Tabasco The Tabasco satellite field was discovered in 1985 during development drilling for the Kuparuk field. Development of the satellite started in 1998.
Total cumulative production through to the end of 2013 was 17.9 million barrels of oil. The average oil production rate in 2013 was 1,711 barrels per day.
An original plan to drill up to 19 Tabasco development wells was scaled back to seven production wells and two injection wells, because of a problem associated with water in the reservoir. To date, 12 wells have been drilled in the field, with five producers and two injectors being on line in 2013. Three deviated production wells have been shut in because of high water production and other problems, the plan says.
ConocoPhillips says that in 2014 it plans to continue to seek ways of producing more oil from Tabasco through an improved oil recovery program and through the drilling of additional development wells.
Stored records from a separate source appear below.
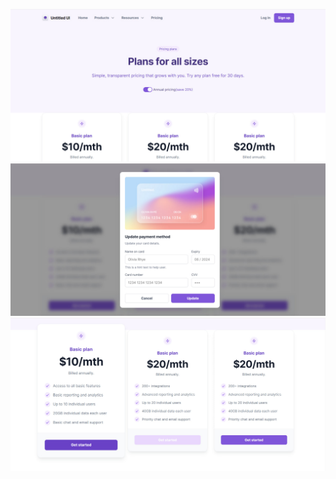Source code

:

<p align="center">                                 
<img src="https://github.com/Oddi17/lessons2023/blob/master/1-2modules/html_css/landing-example/land-1.jpg" width="700" >
<img src="https://github.com/Oddi17/lessons2023/blob/master/1-2modules/html_css/landing-example/land-2.jpg" width="700" >
<img src="https://github.com/Oddi17/lessons2023/blob/master/1-2modules/html_css/landing-example/land-3.jpg" width="700" >
</p> 
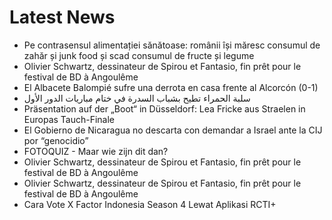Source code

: # Latest News
-  Pe contrasensul alimentației sănătoase: românii își măresc consumul de zahăr și junk food și scad consumul de fructe și legume
-  Olivier Schwartz, dessinateur de Spirou et Fantasio, fin prêt pour le festival de BD à Angoulême
-  El Albacete Balompié sufre una derrota en casa frente al Alcorcón (0-1)
-  سلبة الحمراء تطيح بشباب السدرة في ختام مباريات الدور الأول
-  Präsentation auf der „Boot“ in Düsseldorf: Lea Fricke aus Straelen in Europas Tauch-Finale
-  El Gobierno de Nicaragua no descarta con demandar a Israel ante la CIJ por “genocidio”
-  FOTOQUIZ - Maar wie zijn dit dan?
-  Olivier Schwartz, dessinateur de Spirou et Fantasio, fin prêt pour le festival de BD à Angoulême
-  Olivier Schwartz, dessinateur de Spirou et Fantasio, fin prêt pour le festival de BD à Angoulême
-  Cara Vote X Factor Indonesia Season 4 Lewat Aplikasi RCTI+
The company says that it is currently using waterflood to maximize oil recovery and that the use of horizontal wells on the periphery of the field has minimized water production. Reservoir modeling suggest that the injection of lean gas, polymer and water has the potential to better sweep oil from the reservoir at Tabasco - further modeling and some laboratory testing is being considered to evaluate this approach, with a rework of the field model targeted for 2014-2015.
Meantime, ConocoPhillips says that it will monitor the performance of a newer completion strategy used in three existing production wells at Tabasco, as a guide to the design of possible future development wells.
Meltwater In early 2000, exploration drilling discovered the Meltwater field, about nine miles south of Tarn. Field development began in 2001, with the field coming online in November of that year.
By the end of 2012 cumulative total oil production reached 17.7 million barrels, while the average production rate in 2013 was 1,971 barrels per day. Of the 19 wells drilled in the field, 11 production wells and four injection wells were active at the end of 2013, the plan says.
Initially ConocoPhillips used a WAG approach with miscible injectant for oil recovery from Meltwater. But since 2009, when the field’s water injection line went out of service because of corrosion concerns, the field has operated through the continuous injection of just miscible injectant, the Meltwater plan says. Having discovered that gas injection is particularly effective at Meltwater, ConocoPhillips plans to maximize oil recovery using gas injection for the foreseeable future. And the gas/oil ratios of individual production wells will be monitored, to assess the performance of continuous miscible injectant usage, the plan says.
Low pressures From the outset of production from Meltwater, ConocoPhillips has experienced difficulties with anomalously low reservoir pressures, a problem that the company eventually attributed to a loss of injection fluids through one of the subsurface rock intervals. As a consequence, in 2012 the company adopted a new reservoir management strategy involving the placement of upper limits on injection pressures, the Meltwater plan says.
However, observed pressure communication between an injection and a production well has indicated the presence of a linear feature in the subsurface that allows the rapid flow of injected fluids.
ConocoPhillips uses a variety of artificial lift techniques on a well-by-well basis at Meltwater, including the use of hydraulic jet pumps, gas lift and plunger lift systems. The company is reviewing its future options for artificial lift in the field. In addition the company has been analyzing some new seismic data to identify new Meltwater development opportunities, including the possibility of coiled tubing sidetrack wells, the development plan says.